[MATERIAL SHOWN]:
════════════════
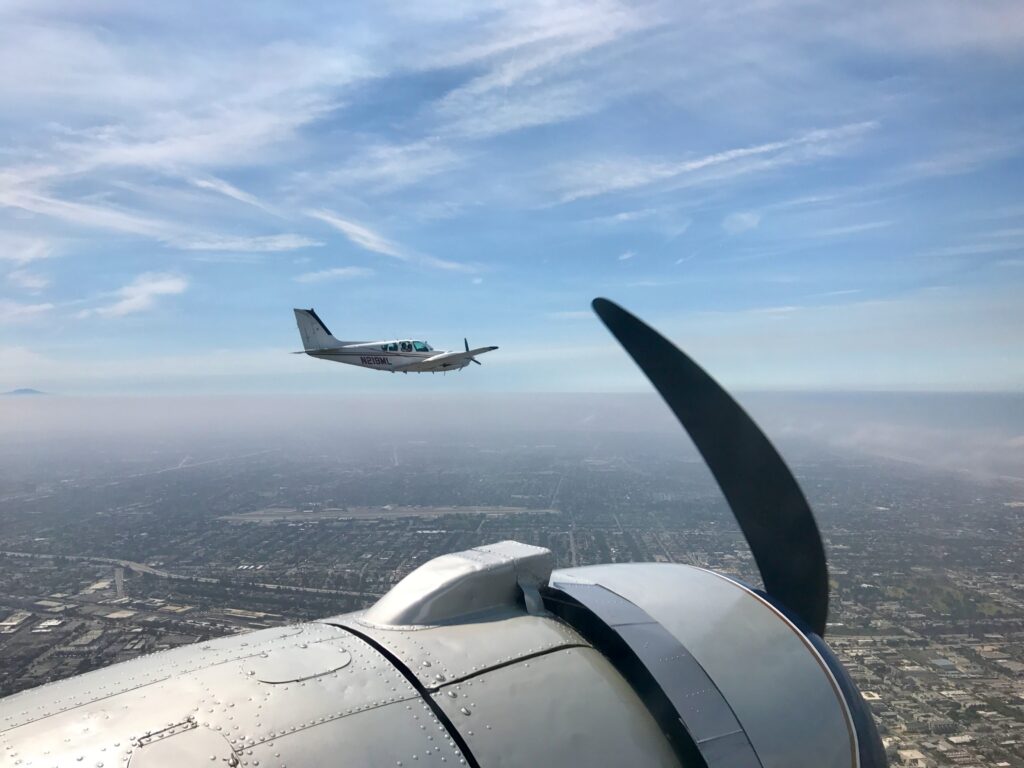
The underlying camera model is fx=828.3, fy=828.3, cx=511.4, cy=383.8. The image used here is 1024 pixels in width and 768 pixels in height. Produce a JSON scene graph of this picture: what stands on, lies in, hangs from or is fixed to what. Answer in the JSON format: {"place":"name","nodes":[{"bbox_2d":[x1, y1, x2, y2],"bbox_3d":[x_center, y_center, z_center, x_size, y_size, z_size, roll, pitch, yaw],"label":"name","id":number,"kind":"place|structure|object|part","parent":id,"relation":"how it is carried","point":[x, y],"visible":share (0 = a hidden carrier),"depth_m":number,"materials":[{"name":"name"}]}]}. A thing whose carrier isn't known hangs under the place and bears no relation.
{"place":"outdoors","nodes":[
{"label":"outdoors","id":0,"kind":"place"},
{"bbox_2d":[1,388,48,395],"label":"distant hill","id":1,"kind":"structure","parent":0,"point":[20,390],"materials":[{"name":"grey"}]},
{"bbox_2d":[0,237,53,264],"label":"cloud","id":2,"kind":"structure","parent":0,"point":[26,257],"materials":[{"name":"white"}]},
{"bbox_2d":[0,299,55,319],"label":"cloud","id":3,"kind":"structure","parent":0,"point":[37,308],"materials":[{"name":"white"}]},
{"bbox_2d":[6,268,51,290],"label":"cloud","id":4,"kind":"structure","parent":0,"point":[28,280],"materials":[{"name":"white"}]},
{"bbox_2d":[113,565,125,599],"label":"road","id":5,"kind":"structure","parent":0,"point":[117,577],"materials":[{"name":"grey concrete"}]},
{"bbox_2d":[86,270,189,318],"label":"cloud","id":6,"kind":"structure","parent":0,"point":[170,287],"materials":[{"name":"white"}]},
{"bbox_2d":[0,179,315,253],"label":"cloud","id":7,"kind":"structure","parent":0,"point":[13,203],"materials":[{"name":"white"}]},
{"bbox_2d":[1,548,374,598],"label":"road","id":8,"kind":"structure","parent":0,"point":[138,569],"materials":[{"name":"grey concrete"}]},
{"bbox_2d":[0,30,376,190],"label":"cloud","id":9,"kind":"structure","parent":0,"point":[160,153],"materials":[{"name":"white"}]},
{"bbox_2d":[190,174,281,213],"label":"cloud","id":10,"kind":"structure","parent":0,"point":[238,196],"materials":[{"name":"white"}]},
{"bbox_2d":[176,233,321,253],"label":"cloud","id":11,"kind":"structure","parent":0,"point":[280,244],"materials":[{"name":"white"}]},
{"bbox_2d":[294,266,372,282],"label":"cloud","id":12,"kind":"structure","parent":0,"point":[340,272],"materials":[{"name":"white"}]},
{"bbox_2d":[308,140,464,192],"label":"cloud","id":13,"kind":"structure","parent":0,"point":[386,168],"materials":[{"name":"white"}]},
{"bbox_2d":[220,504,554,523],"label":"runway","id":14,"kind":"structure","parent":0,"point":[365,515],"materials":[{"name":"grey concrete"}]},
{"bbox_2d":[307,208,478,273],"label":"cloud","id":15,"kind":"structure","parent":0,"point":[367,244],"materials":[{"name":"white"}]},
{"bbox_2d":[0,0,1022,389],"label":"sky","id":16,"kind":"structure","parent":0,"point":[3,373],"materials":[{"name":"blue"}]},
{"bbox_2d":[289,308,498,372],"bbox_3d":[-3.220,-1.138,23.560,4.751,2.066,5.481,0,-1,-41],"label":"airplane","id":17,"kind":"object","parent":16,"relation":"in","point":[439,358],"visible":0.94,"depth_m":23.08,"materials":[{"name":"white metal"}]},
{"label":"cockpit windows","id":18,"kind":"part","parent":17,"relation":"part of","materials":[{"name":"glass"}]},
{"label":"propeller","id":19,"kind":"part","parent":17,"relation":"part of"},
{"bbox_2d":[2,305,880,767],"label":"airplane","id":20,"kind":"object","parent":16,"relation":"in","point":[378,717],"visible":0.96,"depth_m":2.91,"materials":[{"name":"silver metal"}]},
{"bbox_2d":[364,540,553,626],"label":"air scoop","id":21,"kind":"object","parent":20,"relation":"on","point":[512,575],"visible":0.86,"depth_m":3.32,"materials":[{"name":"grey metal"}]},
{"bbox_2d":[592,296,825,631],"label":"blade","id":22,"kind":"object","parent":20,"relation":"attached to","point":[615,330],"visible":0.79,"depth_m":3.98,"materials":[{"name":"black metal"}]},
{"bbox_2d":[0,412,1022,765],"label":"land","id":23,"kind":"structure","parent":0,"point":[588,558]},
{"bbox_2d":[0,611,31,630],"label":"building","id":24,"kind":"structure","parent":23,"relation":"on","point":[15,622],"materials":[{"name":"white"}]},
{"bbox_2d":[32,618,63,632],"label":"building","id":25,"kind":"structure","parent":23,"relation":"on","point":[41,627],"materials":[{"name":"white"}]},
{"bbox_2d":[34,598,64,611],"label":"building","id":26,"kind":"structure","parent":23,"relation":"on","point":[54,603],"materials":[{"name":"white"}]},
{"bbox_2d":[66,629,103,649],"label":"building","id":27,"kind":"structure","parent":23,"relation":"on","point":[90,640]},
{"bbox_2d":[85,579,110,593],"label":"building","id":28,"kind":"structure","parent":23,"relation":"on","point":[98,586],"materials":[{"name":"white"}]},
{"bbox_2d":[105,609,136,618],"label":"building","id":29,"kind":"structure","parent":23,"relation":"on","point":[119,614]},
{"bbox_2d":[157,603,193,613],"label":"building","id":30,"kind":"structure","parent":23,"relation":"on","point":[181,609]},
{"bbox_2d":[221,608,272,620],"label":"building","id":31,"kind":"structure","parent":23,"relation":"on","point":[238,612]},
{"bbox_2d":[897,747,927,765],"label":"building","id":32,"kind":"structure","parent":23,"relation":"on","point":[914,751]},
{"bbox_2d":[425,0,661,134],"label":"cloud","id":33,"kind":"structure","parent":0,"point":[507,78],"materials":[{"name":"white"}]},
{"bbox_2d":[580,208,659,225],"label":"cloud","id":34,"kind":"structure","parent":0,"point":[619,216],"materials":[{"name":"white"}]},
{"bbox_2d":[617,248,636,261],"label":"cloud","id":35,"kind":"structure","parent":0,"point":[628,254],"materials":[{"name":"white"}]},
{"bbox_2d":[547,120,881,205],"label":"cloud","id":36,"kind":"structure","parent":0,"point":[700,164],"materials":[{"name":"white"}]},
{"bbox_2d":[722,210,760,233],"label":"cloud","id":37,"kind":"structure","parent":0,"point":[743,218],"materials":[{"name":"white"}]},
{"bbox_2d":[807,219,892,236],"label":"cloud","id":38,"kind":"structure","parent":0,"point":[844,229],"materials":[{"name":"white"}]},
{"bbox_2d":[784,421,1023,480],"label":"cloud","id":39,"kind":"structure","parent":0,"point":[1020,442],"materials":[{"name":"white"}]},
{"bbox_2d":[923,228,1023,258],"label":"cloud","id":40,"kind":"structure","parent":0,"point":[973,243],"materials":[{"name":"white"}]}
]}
════════════════
A faithful reproduction of every entry, with no pictures, is the expected answer.

[SOLUTION TO THE PROBLEM]:
The underlying camera model is fx=828.3, fy=828.3, cx=511.4, cy=383.8. The image used here is 1024 pixels in width and 768 pixels in height. Produce a JSON scene graph of this picture: what stands on, lies in, hangs from or is fixed to what. Answer in the JSON format: {"place":"name","nodes":[{"bbox_2d":[x1, y1, x2, y2],"bbox_3d":[x_center, y_center, z_center, x_size, y_size, z_size, roll, pitch, yaw],"label":"name","id":number,"kind":"place|structure|object|part","parent":id,"relation":"how it is carried","point":[x, y],"visible":share (0 = a hidden carrier),"depth_m":number,"materials":[{"name":"name"}]}]}. A thing whose carrier isn't known hangs under the place and bears no relation.
{"place":"outdoors","nodes":[
{"label":"outdoors","id":0,"kind":"place"},
{"bbox_2d":[1,388,48,395],"label":"distant hill","id":1,"kind":"structure","parent":0,"point":[20,390],"materials":[{"name":"grey"}]},
{"bbox_2d":[0,237,53,264],"label":"cloud","id":2,"kind":"structure","parent":0,"point":[26,257],"materials":[{"name":"white"}]},
{"bbox_2d":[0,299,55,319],"label":"cloud","id":3,"kind":"structure","parent":0,"point":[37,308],"materials":[{"name":"white"}]},
{"bbox_2d":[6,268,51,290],"label":"cloud","id":4,"kind":"structure","parent":0,"point":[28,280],"materials":[{"name":"white"}]},
{"bbox_2d":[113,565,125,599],"label":"road","id":5,"kind":"structure","parent":0,"point":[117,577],"materials":[{"name":"grey concrete"}]},
{"bbox_2d":[86,270,189,318],"label":"cloud","id":6,"kind":"structure","parent":0,"point":[170,287],"materials":[{"name":"white"}]},
{"bbox_2d":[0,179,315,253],"label":"cloud","id":7,"kind":"structure","parent":0,"point":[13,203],"materials":[{"name":"white"}]},
{"bbox_2d":[1,548,374,598],"label":"road","id":8,"kind":"structure","parent":0,"point":[138,569],"materials":[{"name":"grey concrete"}]},
{"bbox_2d":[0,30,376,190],"label":"cloud","id":9,"kind":"structure","parent":0,"point":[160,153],"materials":[{"name":"white"}]},
{"bbox_2d":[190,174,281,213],"label":"cloud","id":10,"kind":"structure","parent":0,"point":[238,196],"materials":[{"name":"white"}]},
{"bbox_2d":[176,233,321,253],"label":"cloud","id":11,"kind":"structure","parent":0,"point":[280,244],"materials":[{"name":"white"}]},
{"bbox_2d":[294,266,372,282],"label":"cloud","id":12,"kind":"structure","parent":0,"point":[340,272],"materials":[{"name":"white"}]},
{"bbox_2d":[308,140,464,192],"label":"cloud","id":13,"kind":"structure","parent":0,"point":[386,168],"materials":[{"name":"white"}]},
{"bbox_2d":[220,504,554,523],"label":"runway","id":14,"kind":"structure","parent":0,"point":[365,515],"materials":[{"name":"grey concrete"}]},
{"bbox_2d":[307,208,478,273],"label":"cloud","id":15,"kind":"structure","parent":0,"point":[367,244],"materials":[{"name":"white"}]},
{"bbox_2d":[0,0,1022,389],"label":"sky","id":16,"kind":"structure","parent":0,"point":[3,373],"materials":[{"name":"blue"}]},
{"bbox_2d":[289,308,498,372],"bbox_3d":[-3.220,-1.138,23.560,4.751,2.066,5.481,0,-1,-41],"label":"airplane","id":17,"kind":"object","parent":16,"relation":"in","point":[439,358],"visible":0.94,"depth_m":23.08,"materials":[{"name":"white metal"}]},
{"label":"cockpit windows","id":18,"kind":"part","parent":17,"relation":"part of","materials":[{"name":"glass"}]},
{"label":"propeller","id":19,"kind":"part","parent":17,"relation":"part of"},
{"bbox_2d":[2,305,880,767],"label":"airplane","id":20,"kind":"object","parent":16,"relation":"in","point":[378,717],"visible":0.96,"depth_m":2.91,"materials":[{"name":"silver metal"}]},
{"bbox_2d":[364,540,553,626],"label":"air scoop","id":21,"kind":"object","parent":20,"relation":"on","point":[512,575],"visible":0.86,"depth_m":3.32,"materials":[{"name":"grey metal"}]},
{"bbox_2d":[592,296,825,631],"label":"blade","id":22,"kind":"object","parent":20,"relation":"attached to","point":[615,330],"visible":0.79,"depth_m":3.98,"materials":[{"name":"black metal"}]},
{"bbox_2d":[0,412,1022,765],"label":"land","id":23,"kind":"structure","parent":0,"point":[588,558]},
{"bbox_2d":[0,611,31,630],"label":"building","id":24,"kind":"structure","parent":23,"relation":"on","point":[15,622],"materials":[{"name":"white"}]},
{"bbox_2d":[32,618,63,632],"label":"building","id":25,"kind":"structure","parent":23,"relation":"on","point":[41,627],"materials":[{"name":"white"}]},
{"bbox_2d":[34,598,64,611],"label":"building","id":26,"kind":"structure","parent":23,"relation":"on","point":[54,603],"materials":[{"name":"white"}]},
{"bbox_2d":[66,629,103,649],"label":"building","id":27,"kind":"structure","parent":23,"relation":"on","point":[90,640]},
{"bbox_2d":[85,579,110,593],"label":"building","id":28,"kind":"structure","parent":23,"relation":"on","point":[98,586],"materials":[{"name":"white"}]},
{"bbox_2d":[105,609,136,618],"label":"building","id":29,"kind":"structure","parent":23,"relation":"on","point":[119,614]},
{"bbox_2d":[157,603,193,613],"label":"building","id":30,"kind":"structure","parent":23,"relation":"on","point":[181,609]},
{"bbox_2d":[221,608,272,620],"label":"building","id":31,"kind":"structure","parent":23,"relation":"on","point":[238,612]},
{"bbox_2d":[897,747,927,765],"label":"building","id":32,"kind":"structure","parent":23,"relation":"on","point":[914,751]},
{"bbox_2d":[425,0,661,134],"label":"cloud","id":33,"kind":"structure","parent":0,"point":[507,78],"materials":[{"name":"white"}]},
{"bbox_2d":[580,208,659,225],"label":"cloud","id":34,"kind":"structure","parent":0,"point":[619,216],"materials":[{"name":"white"}]},
{"bbox_2d":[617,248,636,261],"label":"cloud","id":35,"kind":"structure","parent":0,"point":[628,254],"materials":[{"name":"white"}]},
{"bbox_2d":[547,120,881,205],"label":"cloud","id":36,"kind":"structure","parent":0,"point":[700,164],"materials":[{"name":"white"}]},
{"bbox_2d":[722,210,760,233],"label":"cloud","id":37,"kind":"structure","parent":0,"point":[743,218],"materials":[{"name":"white"}]},
{"bbox_2d":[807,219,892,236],"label":"cloud","id":38,"kind":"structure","parent":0,"point":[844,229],"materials":[{"name":"white"}]},
{"bbox_2d":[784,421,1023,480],"label":"cloud","id":39,"kind":"structure","parent":0,"point":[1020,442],"materials":[{"name":"white"}]},
{"bbox_2d":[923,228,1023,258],"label":"cloud","id":40,"kind":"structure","parent":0,"point":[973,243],"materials":[{"name":"white"}]}
]}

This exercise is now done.